There are over 20 types of wild mushrooms growing around us. The most favorite of these are the king bolete AKA porcini mushrooms, morels and the above mentioned chanterelles. But there are also the lobster, chicken of the woods, fairy rings, and the prince, to mention a few. It is a veritable smorgasbord of mushrooms out there to try!

But please don’t run out there and start tasting mushrooms. If you are interested in mushroom hunting, first take a class or at the very least go out with someone who knows what they are doing, armed with a good book on mushroom identification. As we all know, there are also poisonous mushrooms out there that will drop you in your tracks. It is a blast (and way cheaper) to go hunting for them, just make sure and do it right.

I recommend buying them to start with. Look for mushrooms that are dense and fragrant. Do not buy specimens that are slimy or with decay spots on them. Also light feeling ones have been picked for a while and are dehydrated. Store your treasures in the fridge in a dry paper bag and use within one week.

Make sure and clean them well, right before using. The chanterelles sometimes require breaking them apart to clean all the grooves and folds where pine needles hide. Do not soak them and dry them well with a clean kitchen towel after cleaning because if they soak up too much water the flavor is compromised.

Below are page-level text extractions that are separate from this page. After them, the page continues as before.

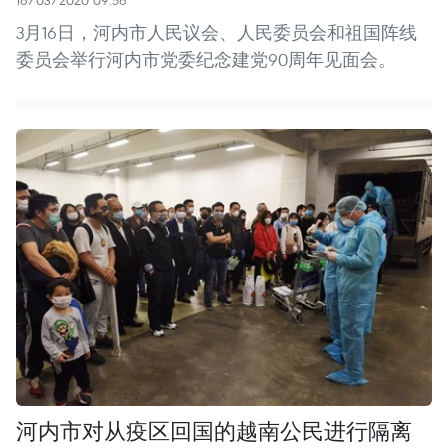
3月16日，河内市人民议会、人民委员会和祖国阵线
委员会举行河内市党委纪念建党90周年见面会。
河内市对从疫区回国的越南公民进行隔离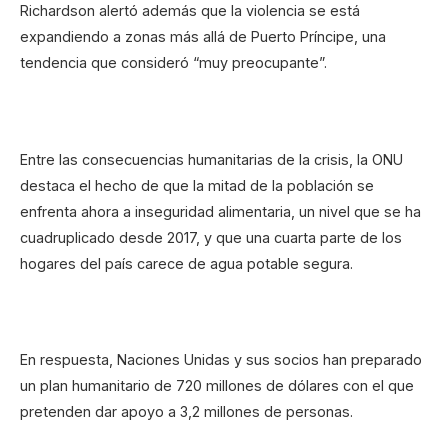
Richardson alertó además que la violencia se está
expandiendo a zonas más allá de Puerto Príncipe, una
tendencia que consideró “muy preocupante”.
Entre las consecuencias humanitarias de la crisis, la ONU
destaca el hecho de que la mitad de la población se
enfrenta ahora a inseguridad alimentaria, un nivel que se ha
cuadruplicado desde 2017, y que una cuarta parte de los
hogares del país carece de agua potable segura.
En respuesta, Naciones Unidas y sus socios han preparado
un plan humanitario de 720 millones de dólares con el que
pretenden dar apoyo a 3,2 millones de personas.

The best way to get the flavor of a wild mushroom is to slice them and sauté them in butter and garlic. Plain, simple honest. Mushrooms in general, love butter and you will love them in butter. Spoon this on anything from winter squash to steaks or eat out of the pan. I personally love mushroom soup. Love. Here is my long standing favorite mushroom soup from the venerable “Moosewood cookbook” by my hero Mollie Katzen. Take advantage of this particularly bumper crop mushroom season to cook this up.

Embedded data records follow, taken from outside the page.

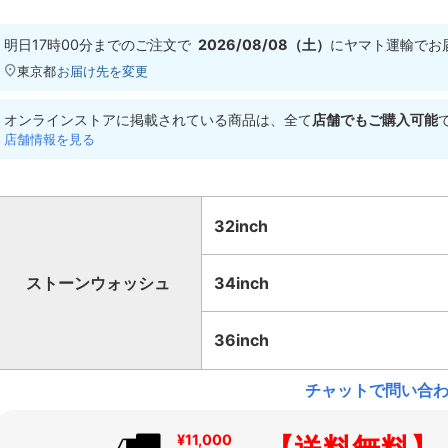
明日
17時00分
までのご注文で
2026/08/08（土）
に
ヤマト運輸
でお
東京都
お届け先を変更
オンラインストアに掲載されている商品は、全て
店舗でもご購入可能
店舗情報を見る
32inch
ストーンウォッシュ
34inch
36inch
チャットで問い合
¥11,000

Paleo chanterelle mushroom soup

Paleo chanterelle mushroom soup

Hungarian wild mushroom soup
This tasty soup can be a meatless main course good for two people or a starter for 4. Takes about an hour to prepare. I used chanterelles and highly recommend them here. This is excellent poured over chicken breasts and baked or as a gravy.  It can be made Paleo by subbing coconut milk for the milk and foregoing the sour cream. I almost like it this way better. :)

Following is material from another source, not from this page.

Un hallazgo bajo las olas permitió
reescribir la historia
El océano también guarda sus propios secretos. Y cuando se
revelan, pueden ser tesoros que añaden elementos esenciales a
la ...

2 tablespoons of butter (yup!)
2 cups of chopped sweet onions
1.5 to 2 pounds of wild mushrooms, sliced
1 teaspoon of kosher or flaked salt
2-3 teaspoons of dried dill
Or 2-3 tablespoons of fresh dill, minced
1-2 teaspoons of sweet paprika
1 tablespoon of fresh squeeze lemon juice
3 tablespoons of arrowroot powder for gluten free
2 cups of a mild stock or water
1 cup coconut milk
OR 1 cup of milk
Black pepper to taste and a sprinkle of crushed red pepper (red pepper optional)
1/2 cup of sour cream (optional)
Finely minced fresh parsley for the top

Click up your heels! You are about to make history! Melt the butter in a large dutch oven or soup pot. Add the onions and sauté over medium heat for about 5 minutes till fragrant and seductive. Reverently add the mushrooms, salt, dill and paprika. Sauté for a minute, the cover and cook for about 15 minutes, stirring now and then. Then stir in the lemon juice.

Reduce the heat to medium low and cook and stir for another 5 minutes or so. Add the water/stock with the arrowroot powder dissolved in it and cook for 10 more minutes while stirring and drooling. (Try not to get it in the pot) Stir in the milk, (or coconut milk) black pepper and crushed red pepper. Taste and adjust the seasonings. When it is perfect, work in the sour cream and heat gently, no boiling at this point, till it gets hot but not boiling. Serve topped with the freshly mince parsley. Enjoy this golden delicious NW wonder!

Comments

  1. tasteofdivine says

    I love love LOVE chanterelles! They are so good sauteed in butter that I have never tried another way of preparing them, but this soup looks really good. I just might have to give it a try. Pinning now for later, thanks!

  2. Malia Jacobsen says

    I have some chanterelles and I knew just where to go for a good recipe. I’m looking forward to dinner. Mahalo!